Là on a fait les comptes et nous allons louer l’avion que
Calderon a acheté pour le Peña Nieto et que les mauvais
gouvernements d’aujourd’hui ne savent pas comment faire avec.
Ils disent 500 pesos le billet par personne. On en est à
111 compagnonnes inscrites, mais je crois qu’il manque les équipes
de foot des miliciennes. Donc, si ne viennent que 111, ça ferait 55
500,00 pesos, mais les femmes et les acacias ne paient que la moitié,
donc 27 750. Il faut encore décompter la TVA et la prime pour les
frais de représentation, disons donc quelques 10 mille pesos pour
toutes. Tout ça si le dollar ne baisse pas, sinon hé bien moins.
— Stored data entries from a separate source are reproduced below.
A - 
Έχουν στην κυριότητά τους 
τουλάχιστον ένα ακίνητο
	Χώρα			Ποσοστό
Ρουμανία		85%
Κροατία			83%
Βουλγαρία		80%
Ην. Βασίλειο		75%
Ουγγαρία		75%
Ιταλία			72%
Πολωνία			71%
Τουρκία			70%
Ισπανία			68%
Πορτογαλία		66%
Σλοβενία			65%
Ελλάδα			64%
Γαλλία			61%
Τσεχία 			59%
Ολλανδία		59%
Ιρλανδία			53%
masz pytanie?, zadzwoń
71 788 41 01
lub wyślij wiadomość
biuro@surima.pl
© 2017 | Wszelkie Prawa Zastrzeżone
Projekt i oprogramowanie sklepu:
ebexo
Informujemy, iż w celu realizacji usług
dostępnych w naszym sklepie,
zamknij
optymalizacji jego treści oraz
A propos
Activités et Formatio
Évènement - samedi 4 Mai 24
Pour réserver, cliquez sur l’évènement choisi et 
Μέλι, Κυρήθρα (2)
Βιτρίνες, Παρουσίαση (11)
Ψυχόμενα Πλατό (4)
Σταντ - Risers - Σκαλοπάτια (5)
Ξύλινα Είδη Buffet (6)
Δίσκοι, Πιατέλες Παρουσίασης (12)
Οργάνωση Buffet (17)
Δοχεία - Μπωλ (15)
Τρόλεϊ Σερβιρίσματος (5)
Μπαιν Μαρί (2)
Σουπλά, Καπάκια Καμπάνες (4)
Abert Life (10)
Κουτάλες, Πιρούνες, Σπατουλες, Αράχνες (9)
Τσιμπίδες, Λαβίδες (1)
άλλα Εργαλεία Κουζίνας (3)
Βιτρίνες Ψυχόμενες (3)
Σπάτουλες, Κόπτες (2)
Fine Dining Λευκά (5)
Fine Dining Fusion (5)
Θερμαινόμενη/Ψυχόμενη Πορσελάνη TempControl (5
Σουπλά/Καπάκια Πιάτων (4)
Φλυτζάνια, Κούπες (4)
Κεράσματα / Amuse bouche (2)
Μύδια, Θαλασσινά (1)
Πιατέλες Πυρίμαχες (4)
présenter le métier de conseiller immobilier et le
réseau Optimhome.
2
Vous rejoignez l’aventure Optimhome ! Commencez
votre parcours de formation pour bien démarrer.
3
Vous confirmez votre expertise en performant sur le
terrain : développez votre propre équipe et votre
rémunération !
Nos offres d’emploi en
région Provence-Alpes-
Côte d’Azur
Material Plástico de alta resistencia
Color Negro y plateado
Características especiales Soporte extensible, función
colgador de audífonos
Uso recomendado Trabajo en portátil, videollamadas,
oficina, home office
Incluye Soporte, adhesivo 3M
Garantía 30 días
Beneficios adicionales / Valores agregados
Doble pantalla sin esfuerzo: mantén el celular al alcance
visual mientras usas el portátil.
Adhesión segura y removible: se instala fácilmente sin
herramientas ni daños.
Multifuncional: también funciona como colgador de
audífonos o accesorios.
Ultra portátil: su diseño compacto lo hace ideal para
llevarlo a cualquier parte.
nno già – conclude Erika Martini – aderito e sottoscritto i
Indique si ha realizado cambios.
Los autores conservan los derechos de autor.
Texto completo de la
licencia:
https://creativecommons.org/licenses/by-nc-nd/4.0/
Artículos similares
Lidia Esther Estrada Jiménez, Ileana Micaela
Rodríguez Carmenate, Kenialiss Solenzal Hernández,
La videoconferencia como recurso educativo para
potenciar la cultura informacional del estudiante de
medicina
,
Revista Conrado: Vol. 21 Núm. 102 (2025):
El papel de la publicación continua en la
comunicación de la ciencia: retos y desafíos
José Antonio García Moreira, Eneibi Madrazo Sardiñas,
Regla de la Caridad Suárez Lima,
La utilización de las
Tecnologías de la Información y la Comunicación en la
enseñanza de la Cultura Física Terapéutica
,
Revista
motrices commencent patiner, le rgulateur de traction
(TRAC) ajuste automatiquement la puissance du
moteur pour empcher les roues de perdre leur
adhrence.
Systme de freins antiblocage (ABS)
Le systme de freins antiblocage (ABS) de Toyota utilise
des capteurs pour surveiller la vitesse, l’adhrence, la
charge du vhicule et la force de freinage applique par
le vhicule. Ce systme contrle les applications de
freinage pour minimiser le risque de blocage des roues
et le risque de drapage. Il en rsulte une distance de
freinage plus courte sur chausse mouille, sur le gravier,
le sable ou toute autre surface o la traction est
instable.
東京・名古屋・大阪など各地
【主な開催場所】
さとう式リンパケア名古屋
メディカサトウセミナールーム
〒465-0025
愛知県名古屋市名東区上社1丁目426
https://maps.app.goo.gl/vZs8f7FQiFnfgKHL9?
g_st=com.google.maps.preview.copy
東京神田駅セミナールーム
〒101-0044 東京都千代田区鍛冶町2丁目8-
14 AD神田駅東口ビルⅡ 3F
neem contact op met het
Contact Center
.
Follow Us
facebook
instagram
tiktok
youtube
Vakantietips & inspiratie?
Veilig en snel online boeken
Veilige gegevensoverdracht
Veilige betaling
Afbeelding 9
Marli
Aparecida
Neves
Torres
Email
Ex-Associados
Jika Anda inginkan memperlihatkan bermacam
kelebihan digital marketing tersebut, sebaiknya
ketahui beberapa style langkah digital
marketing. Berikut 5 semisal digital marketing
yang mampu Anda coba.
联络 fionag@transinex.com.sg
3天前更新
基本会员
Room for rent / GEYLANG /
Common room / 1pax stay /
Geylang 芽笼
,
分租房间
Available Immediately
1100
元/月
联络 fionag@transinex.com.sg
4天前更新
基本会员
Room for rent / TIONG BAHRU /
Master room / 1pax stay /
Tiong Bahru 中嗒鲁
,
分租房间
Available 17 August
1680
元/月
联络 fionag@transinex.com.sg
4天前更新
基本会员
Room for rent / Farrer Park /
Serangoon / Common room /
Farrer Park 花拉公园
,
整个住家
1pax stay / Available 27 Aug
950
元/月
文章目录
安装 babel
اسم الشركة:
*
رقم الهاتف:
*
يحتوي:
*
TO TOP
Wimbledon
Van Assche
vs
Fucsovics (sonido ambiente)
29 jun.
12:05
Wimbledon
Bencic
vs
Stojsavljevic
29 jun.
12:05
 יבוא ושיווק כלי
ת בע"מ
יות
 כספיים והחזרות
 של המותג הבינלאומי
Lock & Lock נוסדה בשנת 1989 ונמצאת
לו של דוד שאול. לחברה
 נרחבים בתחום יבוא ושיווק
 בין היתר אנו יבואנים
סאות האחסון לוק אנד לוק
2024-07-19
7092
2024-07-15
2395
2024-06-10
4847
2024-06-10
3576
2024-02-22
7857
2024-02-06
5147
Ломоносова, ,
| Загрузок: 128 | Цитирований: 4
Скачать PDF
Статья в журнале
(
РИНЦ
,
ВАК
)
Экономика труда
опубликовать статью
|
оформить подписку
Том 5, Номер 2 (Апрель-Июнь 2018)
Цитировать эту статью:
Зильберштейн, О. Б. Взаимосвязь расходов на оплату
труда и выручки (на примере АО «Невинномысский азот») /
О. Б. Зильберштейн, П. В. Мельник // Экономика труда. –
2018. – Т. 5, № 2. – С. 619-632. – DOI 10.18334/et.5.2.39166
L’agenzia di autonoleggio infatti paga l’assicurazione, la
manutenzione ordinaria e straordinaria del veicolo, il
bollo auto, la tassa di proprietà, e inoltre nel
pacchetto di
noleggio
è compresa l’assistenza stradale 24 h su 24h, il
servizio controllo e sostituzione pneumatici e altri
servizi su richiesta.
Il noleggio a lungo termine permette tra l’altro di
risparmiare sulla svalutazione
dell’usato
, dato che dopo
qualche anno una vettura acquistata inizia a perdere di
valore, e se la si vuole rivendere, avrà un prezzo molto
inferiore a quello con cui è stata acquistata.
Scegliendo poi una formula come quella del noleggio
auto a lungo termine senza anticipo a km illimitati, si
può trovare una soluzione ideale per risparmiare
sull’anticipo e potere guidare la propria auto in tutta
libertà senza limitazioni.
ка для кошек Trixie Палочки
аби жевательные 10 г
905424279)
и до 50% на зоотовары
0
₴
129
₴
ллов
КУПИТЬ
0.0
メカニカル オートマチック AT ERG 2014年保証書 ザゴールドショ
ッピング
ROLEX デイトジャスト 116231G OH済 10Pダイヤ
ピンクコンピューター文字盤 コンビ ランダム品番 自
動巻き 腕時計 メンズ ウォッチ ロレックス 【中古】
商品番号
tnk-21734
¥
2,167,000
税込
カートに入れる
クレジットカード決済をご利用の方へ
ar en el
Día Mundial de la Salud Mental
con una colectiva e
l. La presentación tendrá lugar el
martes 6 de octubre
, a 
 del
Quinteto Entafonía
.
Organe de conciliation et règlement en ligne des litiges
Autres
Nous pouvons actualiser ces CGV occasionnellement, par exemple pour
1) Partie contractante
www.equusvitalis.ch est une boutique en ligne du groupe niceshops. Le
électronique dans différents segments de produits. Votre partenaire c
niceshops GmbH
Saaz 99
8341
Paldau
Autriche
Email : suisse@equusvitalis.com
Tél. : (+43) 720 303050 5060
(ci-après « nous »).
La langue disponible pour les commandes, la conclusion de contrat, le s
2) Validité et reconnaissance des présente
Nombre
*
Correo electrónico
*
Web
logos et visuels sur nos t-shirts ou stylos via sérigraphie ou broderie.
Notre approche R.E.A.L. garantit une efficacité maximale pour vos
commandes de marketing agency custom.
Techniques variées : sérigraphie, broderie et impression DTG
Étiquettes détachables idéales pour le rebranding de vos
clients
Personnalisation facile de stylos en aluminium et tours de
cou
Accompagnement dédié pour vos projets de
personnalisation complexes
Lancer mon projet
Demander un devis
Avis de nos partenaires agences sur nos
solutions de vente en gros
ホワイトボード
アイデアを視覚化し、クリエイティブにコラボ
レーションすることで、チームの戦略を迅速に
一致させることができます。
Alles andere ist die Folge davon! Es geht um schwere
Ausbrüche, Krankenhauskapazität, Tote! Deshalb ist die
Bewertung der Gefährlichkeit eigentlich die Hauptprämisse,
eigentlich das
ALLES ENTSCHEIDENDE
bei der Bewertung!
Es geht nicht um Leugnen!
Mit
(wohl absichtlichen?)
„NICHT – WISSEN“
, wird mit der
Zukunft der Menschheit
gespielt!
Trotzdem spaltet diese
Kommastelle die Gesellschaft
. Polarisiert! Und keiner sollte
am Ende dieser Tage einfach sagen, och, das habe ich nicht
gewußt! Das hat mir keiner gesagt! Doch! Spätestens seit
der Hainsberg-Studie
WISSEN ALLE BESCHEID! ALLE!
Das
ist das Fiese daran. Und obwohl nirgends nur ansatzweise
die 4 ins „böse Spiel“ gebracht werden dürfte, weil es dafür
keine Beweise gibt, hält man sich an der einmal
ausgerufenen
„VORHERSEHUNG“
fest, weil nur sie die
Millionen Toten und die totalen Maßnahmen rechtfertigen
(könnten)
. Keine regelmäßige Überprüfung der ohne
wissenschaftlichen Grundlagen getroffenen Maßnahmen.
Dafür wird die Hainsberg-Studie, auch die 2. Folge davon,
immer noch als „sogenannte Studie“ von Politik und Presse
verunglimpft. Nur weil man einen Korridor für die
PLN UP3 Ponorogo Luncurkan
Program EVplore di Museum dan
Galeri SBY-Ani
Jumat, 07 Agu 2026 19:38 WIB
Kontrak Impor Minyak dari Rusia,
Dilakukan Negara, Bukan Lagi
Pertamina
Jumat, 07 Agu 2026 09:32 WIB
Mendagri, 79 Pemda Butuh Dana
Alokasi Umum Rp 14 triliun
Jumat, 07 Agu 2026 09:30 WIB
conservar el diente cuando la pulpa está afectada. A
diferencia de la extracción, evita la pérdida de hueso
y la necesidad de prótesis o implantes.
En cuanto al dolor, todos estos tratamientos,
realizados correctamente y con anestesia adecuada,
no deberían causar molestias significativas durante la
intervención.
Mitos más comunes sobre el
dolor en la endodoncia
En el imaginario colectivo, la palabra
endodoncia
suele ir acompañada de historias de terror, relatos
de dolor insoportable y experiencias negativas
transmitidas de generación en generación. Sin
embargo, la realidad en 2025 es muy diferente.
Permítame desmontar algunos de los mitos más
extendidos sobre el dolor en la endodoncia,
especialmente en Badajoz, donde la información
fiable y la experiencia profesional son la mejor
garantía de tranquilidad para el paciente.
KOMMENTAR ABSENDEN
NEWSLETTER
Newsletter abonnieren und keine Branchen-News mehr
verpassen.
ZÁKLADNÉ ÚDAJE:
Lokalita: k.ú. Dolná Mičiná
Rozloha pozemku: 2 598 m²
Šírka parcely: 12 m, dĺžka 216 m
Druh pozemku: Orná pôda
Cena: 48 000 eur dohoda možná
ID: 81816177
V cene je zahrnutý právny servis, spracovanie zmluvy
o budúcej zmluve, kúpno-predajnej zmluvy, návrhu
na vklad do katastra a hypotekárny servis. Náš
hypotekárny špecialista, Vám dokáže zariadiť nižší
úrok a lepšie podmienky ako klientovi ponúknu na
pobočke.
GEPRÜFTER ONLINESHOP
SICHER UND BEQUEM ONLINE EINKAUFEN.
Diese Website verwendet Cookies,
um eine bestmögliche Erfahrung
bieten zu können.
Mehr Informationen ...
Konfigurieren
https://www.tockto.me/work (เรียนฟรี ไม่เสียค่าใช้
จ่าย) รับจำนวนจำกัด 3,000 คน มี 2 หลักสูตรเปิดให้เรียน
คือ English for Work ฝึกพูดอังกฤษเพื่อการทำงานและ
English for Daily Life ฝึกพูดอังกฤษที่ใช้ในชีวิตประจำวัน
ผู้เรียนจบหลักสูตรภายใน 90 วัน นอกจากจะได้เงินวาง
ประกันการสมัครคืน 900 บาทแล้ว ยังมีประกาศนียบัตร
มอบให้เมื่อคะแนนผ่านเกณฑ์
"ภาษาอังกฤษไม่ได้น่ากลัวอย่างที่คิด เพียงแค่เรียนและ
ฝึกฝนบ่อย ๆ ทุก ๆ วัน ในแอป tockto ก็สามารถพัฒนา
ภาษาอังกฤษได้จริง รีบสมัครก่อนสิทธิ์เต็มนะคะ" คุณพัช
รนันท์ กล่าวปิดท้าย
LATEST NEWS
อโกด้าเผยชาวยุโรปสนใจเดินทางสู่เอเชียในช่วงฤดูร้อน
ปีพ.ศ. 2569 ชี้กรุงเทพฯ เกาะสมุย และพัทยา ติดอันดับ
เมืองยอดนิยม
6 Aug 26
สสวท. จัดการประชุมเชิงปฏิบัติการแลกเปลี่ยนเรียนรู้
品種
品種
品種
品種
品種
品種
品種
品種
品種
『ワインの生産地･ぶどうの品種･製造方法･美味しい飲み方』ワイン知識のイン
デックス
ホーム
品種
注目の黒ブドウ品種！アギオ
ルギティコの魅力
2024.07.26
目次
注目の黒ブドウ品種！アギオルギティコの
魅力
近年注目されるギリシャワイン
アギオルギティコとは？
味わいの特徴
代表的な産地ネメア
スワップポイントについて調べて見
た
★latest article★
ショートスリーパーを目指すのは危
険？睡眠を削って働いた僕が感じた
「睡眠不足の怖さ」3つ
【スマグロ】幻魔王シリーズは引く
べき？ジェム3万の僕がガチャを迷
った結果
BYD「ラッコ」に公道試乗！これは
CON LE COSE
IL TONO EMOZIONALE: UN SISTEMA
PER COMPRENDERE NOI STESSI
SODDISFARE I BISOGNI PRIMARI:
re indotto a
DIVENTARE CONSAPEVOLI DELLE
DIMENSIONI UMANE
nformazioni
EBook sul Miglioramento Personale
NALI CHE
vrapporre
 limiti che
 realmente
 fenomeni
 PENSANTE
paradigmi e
Mais, pour ne pas contester pour la paie, on va les donner au bœuf
de mon copain, ça n’a pas d’importance si je ne dis pas qui,
mais on va le faire, tous les machos
sont comme ça.
Le SupGaleano en resta bouche bée, essayant de se rappeler où
diable il avait laissé la pipe de secours. Mais quand il vit que les
femmes commençaient à amener des poules, des coqs, des poussins,
des cochons, des canards et des dindons, il dit au Monarque :
« Vite, appelle le SubMoy et dis-lui qu’il est très urgent
qu’il vienne ».
La procession des femmes, plantes et animaux s’éloignait
au-delà de l’enclos. Les suivait la file de la bande de Défense
Zapatiste : la colonne de la horde était ouverte par Pablito,
désormais en mode « si tu ne les vaincs pas, rejoins-les »,
il menait son cheval, suivi de l’adorable Amado avec son vélo
– avec une roue dégonflée-. Puis le Chat-Chien pressant un
troupeau de bétail. Défense et Esperanza mesurent les pirogues
calculant si rentreraient les buts. Le cheval choco portait sur le
museau un filet avec des bouteilles en plastique. Calamité passa
portant un petit avec un bec-de-lièvre qui hurlait de terreur,
craignant qu’on le jette à l’eau pour ensuite le sauver… et
pas ?
Quelqu’un qui ressemblait extraordinairement à un scarabée
fermait la colonne, avec un bandeau de pirate sur l’œil droit, un
pic à brochette tordu sur l’une de ses petites pattes, à la
manière d’un crochet -, et dans l’autre une espèce de bâtonnet
de glace, bien que ce ne fut rien de plus qu’une écharde d’une
des lianes travaillées. L’être étrange, brandissant une lamelle
de bois comme masque, déclamait avec une louable intonation :
« Con diez cañones por banda, / viento en popa, a toda
vela, / no corta el mar sino vuela / un velero bergantín. / Bajel
pirata que llaman / por su bravura “El Temido”, / En
todo el mar conocido / del uno al otro confín. »6.
Lorsque revint le Souscommandant Insurgé Moisés, chef de
l’expédition balbutiante,il trouva le SupGaleano souriant
inexplicablement. Le Sup avait trouvé une autre pipe, celle-là sans
la casser, dans la poche de son pantalon.